If, in the book’s first section, “Demonstrative Lullaby” lays out the thesis of Circle’s Apprentice, hinting at the sometimes frustrating circularities of this collection, with its line: “Page opens field opens grave,” then “Minotaur’s Page,” is its heartbeat and sews the poetic line to the eye to the page to the hand (Emerson’s hand is more powerful than its creation, but more powerful still is the “invisible thought which wrought it.”):
This line is a thread attached to this point
Of its own utterance bending
Through the maze that to the eye
Not initiated appears blank
According to Emerson, man supposes himself to be not fully understood. The frustration we feel in our day-to-days: endless connections and circuitous routes the brain takes in its mundane repetitions: sky, bird, fire, eye, circle, fog, etc. etc. In some ways, this collection feels like the map of an obsessive mind, one overwhelmed by the myriad connections to all things, one that understands the simultaneous beauty and the pointlessness of art, and one that can’t tell its own story fully for fear of missing something, of breaking the unbreakable connection to the past. It’s not until the last poem of the book that Beachy-Quick looks ahead: “More soon on the nature of impossible constructions. / The man in the moon. The sea-rose. The living-room.”
And, too, Emerson writes, “The man finishes his story,–how good! how final! how it puts a new face on all things! He fills the sky. Lo! On the other side rises also a man and draws a circle around the circle we had just pronounced the outline of the sphere.” Where will it end? That’s just it. It won’t end. Circle’s Apprentice takes the time it’s been allotted to reconcile the writer with history, the Self with the world. He wants like Emerson’s “Circles,” to pin a series of infinite concentric circles to the same axis point. But it also wants to argue with the pitfalls of round things and axis points. Circle’s Apprentice is, then, a grand and sometimes disheartening conversation with Emerson, with the gods, with the circle itself. Without Emerson’s grounding, Beachy-Quick’s Janus guards the city walls too tightly. Left alone, instead of concentric beauty, sometimes there’s concentric angst.

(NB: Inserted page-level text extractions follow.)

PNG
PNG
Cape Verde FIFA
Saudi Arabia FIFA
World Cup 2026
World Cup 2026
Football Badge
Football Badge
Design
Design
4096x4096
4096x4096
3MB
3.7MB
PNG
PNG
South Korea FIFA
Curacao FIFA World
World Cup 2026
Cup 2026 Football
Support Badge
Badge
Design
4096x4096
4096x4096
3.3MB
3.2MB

The poems here are manic repetitions and slight variations, jerking the eye up and down. They are journeys that end up being circular, which is sometimes only depressing. The toughest part of apprenticeship is the failing and screwing up before mastery. This book maps the poet’s suspicions that perhaps we are all born to create our own din, despite the noise around us. Silence, by its very nature lives in a cave beneath language and on the page’s white spaces. It’s ephemeral and desired and feared. Emerson makes this point loudly, and Circle’s Apprentice echoes: discourse may be great. Silence is better.